Küstenforschung

Detection and attribution

posted by Prof. Dr. Hans von Storch, Director emeritus of Institute for Coastal Research

The two manuscripts „Detectable anthropogenic shift toward heavy precipitation over eastern China“ by Ma S., Zhou T., D. Stone, D. Polson, A. Dai, P. Stott, H. von Storch, Qian Y, C. Burke; Wu P., Zou L., and A. Ciavarella, and „An attempt to deconstruct recent climate change in the Baltic Sea Basin“ by A. Barkhordarian, H. von Storch, E. Zorita, and J. Gómez-Navarro has been accepted for publication by Journal of Climate and Journal of Geophysical Research – Atmospheres.

Apart of the general scientific interest in these results, the papers provides evidence for the significance of the Geesthacht-work on regional detection and attribution.
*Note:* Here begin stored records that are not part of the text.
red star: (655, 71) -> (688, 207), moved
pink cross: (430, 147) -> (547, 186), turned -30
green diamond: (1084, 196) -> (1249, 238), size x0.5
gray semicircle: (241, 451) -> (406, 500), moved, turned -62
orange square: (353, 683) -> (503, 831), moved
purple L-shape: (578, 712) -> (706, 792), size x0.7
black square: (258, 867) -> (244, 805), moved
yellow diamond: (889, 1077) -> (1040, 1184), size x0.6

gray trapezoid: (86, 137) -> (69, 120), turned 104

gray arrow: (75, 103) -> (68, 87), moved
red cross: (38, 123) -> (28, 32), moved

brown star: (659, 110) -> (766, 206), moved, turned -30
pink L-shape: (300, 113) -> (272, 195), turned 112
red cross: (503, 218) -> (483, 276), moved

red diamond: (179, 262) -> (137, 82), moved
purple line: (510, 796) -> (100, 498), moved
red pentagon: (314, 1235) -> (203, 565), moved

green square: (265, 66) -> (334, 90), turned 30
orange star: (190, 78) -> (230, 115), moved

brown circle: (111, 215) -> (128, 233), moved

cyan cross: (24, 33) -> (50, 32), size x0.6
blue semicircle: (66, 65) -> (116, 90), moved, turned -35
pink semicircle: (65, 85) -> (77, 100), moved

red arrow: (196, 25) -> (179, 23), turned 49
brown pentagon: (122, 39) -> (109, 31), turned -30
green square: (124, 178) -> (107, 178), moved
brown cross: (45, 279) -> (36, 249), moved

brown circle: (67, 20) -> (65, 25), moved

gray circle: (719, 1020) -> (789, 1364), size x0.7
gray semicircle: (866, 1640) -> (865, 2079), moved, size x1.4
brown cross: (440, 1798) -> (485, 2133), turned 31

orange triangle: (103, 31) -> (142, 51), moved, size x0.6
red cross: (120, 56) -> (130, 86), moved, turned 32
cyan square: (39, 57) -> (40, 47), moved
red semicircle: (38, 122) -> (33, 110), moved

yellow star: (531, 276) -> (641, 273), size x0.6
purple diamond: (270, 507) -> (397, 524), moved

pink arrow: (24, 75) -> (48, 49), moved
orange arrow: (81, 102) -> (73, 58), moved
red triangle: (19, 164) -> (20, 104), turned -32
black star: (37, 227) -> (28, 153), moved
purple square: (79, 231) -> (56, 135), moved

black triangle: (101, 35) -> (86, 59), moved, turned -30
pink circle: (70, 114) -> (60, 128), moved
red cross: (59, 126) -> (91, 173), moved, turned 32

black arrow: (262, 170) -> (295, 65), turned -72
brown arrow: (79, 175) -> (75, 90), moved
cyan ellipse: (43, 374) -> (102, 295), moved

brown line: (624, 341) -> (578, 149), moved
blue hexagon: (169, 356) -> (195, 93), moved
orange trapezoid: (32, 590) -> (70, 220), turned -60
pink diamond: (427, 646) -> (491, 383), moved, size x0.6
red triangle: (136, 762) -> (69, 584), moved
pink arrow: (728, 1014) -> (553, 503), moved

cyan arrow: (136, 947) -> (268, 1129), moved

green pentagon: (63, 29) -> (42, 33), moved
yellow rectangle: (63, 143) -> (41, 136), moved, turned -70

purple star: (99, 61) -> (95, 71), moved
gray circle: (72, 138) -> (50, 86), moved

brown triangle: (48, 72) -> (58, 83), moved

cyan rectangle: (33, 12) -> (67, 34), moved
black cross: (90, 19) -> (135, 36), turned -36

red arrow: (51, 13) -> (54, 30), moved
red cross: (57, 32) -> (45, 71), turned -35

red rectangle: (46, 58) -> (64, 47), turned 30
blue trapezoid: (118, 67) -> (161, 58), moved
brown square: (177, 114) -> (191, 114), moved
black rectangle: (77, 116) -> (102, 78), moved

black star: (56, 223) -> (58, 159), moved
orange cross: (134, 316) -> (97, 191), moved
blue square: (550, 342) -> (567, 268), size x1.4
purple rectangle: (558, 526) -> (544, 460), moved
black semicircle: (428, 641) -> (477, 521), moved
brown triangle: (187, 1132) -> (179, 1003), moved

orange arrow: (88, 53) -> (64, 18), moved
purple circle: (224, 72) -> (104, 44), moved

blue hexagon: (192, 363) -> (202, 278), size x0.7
The former article demonstrates the successful cooperation between Chinese leading laboratories and the KlimaCampus Hamburg, and in particular the Institute for Coastal Research in Geesthacht.

The abstracts reads:

  • Changing precipitation characteristics directly affect society through their impacts on drought and floods, hydro-dams and urban drainage systems. Global warming increases the water holding capacity of the atmosphere and thus the risk of heavy precipitation. Here, we analyze daily precipitation records from over 700 Chinese stations from 1956-2005. The results show a significant shift from light to heavy precipitation over eastern China. An optimal fingerprinting analysis of simulations from 11 climate models driven by different combinations of historical anthropogenic (greenhouse gases, aerosols, land use, and ozone) and natural (volcanic and solar) forcings indicates that anthropogenic forcing on climate including increases in greenhouse gases (GHG) have had a detectable contribution to the observed shift towards heavy precipitation. We find some evidence that anthropogenic aerosols (AA) partially offset the effect of the GHG forcing, resulting in a weaker shift towards heavy precipitation in simulations that include the AA forcing than in simulations with just the GHG forcing. In addition to the thermodynamic mechanism, strengthened water vapor transport from the adjacent oceans and by midlatitude westerlies, resulting mainly from GHG-induced warming, also favors heavy precipitation over eastern China. Further GHG-induced warming is predicted to lead to an increasing shift towards heavy precipitation, leading to increased urban flooding and posing a significant challenge for mega-cities in China in the coming decades. Future reductions in AA emissions resulting from air pollution controls could exacerbate this tendency towards heavier precipitation.
  • We investigate whether the recently observed temperature and precipitation trends over the Baltic Sea Basin are consistent with state-of-the-art regional climate model projections. To address this question we use several data sources: 1) multi-decadal trends derived from various observational data sets, 2) estimates of natural variability provided by a 2,000-year paleoclimatic model simulation, and 3) response to greenhouse gas forcing derived from regional climate simulations driven by the A1B and RCP4.5 scenarios (from ENSEMBLES and CORDEX projects). Results indicate that, over the past decades, the climate in the Baltic Sea Basin has undergone a change that is beyond the estimated range of natural variability. We test the hypothesis that this change may be understood as a manifestation of global warming due to increasing concentrations of greenhouse gases (GHGs). We find that changes in near-surface temperature support our hypothesis that the effect of GHG is needed to simulate the observed changes. The pattern correlation and regression results clearly illustrate the concerted emergence of an anthropogenic signal consistent with the GHG signal in summer and autumn in the 21st century. However, none of the 19 regional climate simulations used in this study reproduce the observed warming. The observed trends in precipitation and surface solar radiation are also partially inconsistent with the expected changes due to GHG forcing. We conclude that, besides the regional response to GHG forcing, other human-made drivers have had an imprint. Regional emission of industrial aerosols has been strongly reduced in this region, and we suggest that this reduction may be the missing driver.